Revision der Verbraucherzentrale hat keinen Erfolg
Mit dem Urteil wies der IV. Zivilsenat des BGH eine Revision des Bundesverbands der Verbraucherzentralen zurück und bestätigte damit ein Urteil des Berliner Kammergerichts, das die Klage abgewiesen hatte. In dem Verfahren ging es um eine Jahres-Reiseversicherung, die unter anderem eine Reiserücktritts-, Reiseabbruch-, Gepäck- und Reisekrankenversicherung beinhaltete.
Strittig war dabei der Leistungsausschluss, dass „Schäden durch Pandemien“ im jeweiligen Reiseland laut einer Klausel in den Vertragsbedingungen nicht versichert sind. Der Verbraucherzentrale Bundesverband findet die Klausel missverständlich. Für die Versicherten sei nicht klar genug, wann sie Geld von der Versicherung bekommen und wann nicht.
So definieren die Versicherungsbedingungen zwar eine Pandemie als „eine länder- und kontinentübergreifende Ausbreitung einer Infektionskrankheit“. Aber das wirft nach Ansicht der Verbraucherschützer noch mehr Fragen auf. Versicherungskunden könnten kaum einschätzen, wann eine Pandemie beginne oder ende – eine Information, die bei der Entscheidung über eine Reise oder einen Versicherungsabschluss entscheidend sei.
So begründete der BGH sein Urteil
Doch der Argumentation dieser vermeintlichen Unklarheiten folgten die BGH-Richter nicht. Der durchschnittliche Versicherte könne durchaus verstehen, was mit einer Pandemie gemeint ist. In ihrer Urteilsbegründung stellte das oberste deutsche Gericht auf den „Sprachgebrauch des täglichen Lebens“ ab.
Daran gemessen mache die Klausel deutlich, dass es auf die weiträumige Verbreitung einer Krankheit über mehrere Länder und Kontinente ankomme und auf eine hohe Zahl von zeitgleich auftretenden Infektionen. Damit stimme auch die Definition im Glossar der Versicherungsbedingungen überein.

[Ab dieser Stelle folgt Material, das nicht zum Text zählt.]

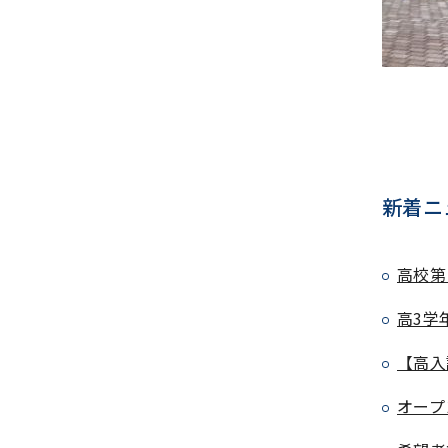
新着ニ
高校第
高3学
【高入
オープ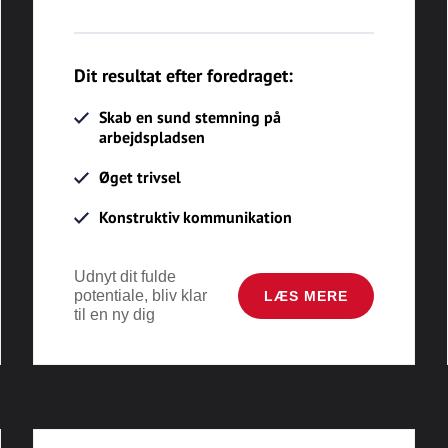
Dit resultat efter foredraget:
Skab en sund stemning på
arbejdspladsen
Øget trivsel
Konstruktiv kommunikation
Udnyt dit fulde
potentiale, bliv klar
LÆS MERE
til en ny dig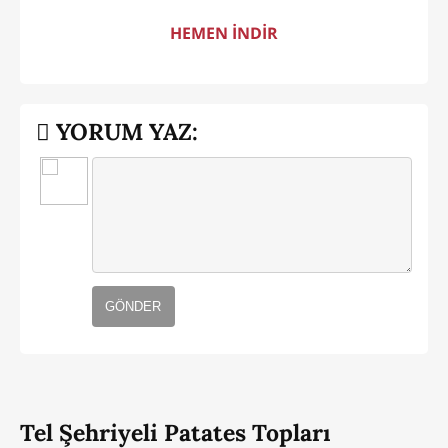
HEMEN İNDİR
YORUM YAZ:
GÖNDER
Tel Şehriyeli Patates Topları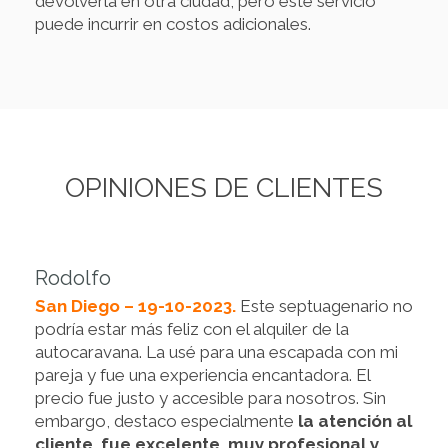
devolverla en otra ciudad, pero este servicio
puede incurrir en costos adicionales.
OPINIONES DE CLIENTES
Rodolfo
San Diego – 19-10-2023.
Este septuagenario no
podría estar más feliz con el alquiler de la
autocaravana. La usé para una escapada con mi
pareja y fue una experiencia encantadora. El
precio fue justo y accesible para nosotros. Sin
embargo, destaco especialmente
la atención al
cliente, fue excelente, muy profesional y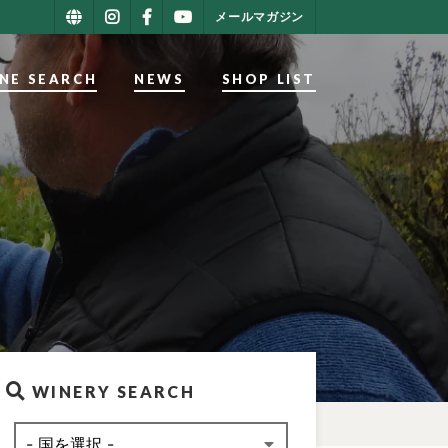
メールマガジン
NE SEARCH
NEWS
SHOP LIST
WINERY SEARCH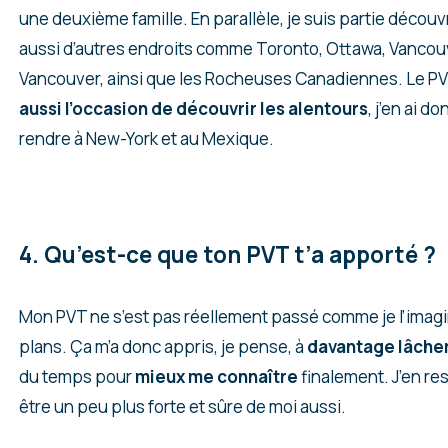
une deuxième famille. En parallèle, je suis partie découv
aussi d’autres endroits comme Toronto, Ottawa, Vancouve
Vancouver, ainsi que les Rocheuses Canadiennes. Le P
aussi l’occasion de découvrir les alentours
, j’en ai d
rendre à New-York et au Mexique.
4. Qu’est-ce que ton PVT t’a apporté ?
Mon PVT ne s’est pas réellement passé comme je l’imagi
plans. Ça m’a donc appris, je pense, à
davantage lâcher
du temps pour
mieux me connaître
finalement. J’en re
être un peu plus forte et sûre de moi aussi.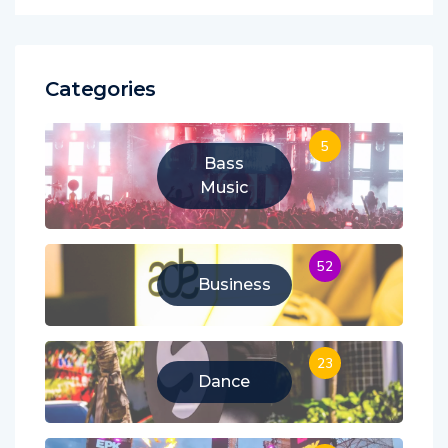
Categories
5
Bass
Music
52
Business
23
Dance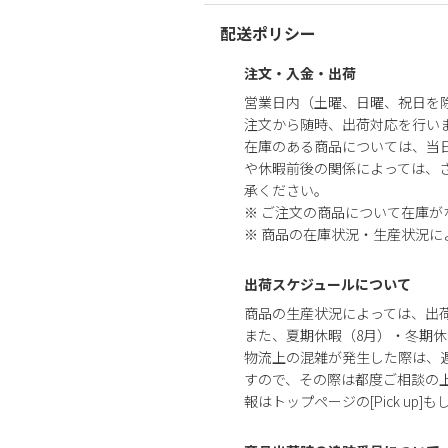
配送ポリシー
注文・入金・出荷
営業日内（土曜、日曜、祝日を
注文から随時、出荷対応を行い
在庫のある商品については、当
や休暇前後の関係によっては、さ
承ください。
※ ご注文の商品について在庫
※ 商品の在庫状況・生産状況
出荷スケジュールについて
商品の生産状況によっては、出
また、夏期休暇（8月）・冬期休
物流上の混雑が発生した際は、
すので、その際は都度ご相談の
報はトップページの[Pick up]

Der BGH zog Parallelen zu anderen Ausschlussgründen in den Versicherungsbedingungen, die sich auf „Großschadensereignisse“ beziehen, bei denen das Risiko für die Versicherung zu hoch ist. Die Formulierung sei eindeutig genug, um nicht zu einer unangemessenen Benachteiligung der Versicherten zu führen, so das Gericht in seiner Begründung. Somit verstoße die Regelung auch nicht gegen das Transparenzgebot nach Paragraf 307 Absatz 1 Satz 2 BGB.
Im Ergebnis bedeutet das Urteil, dass Reiseversicherungen Pandemien auch künftig von ihrer Deckung ausschließen können.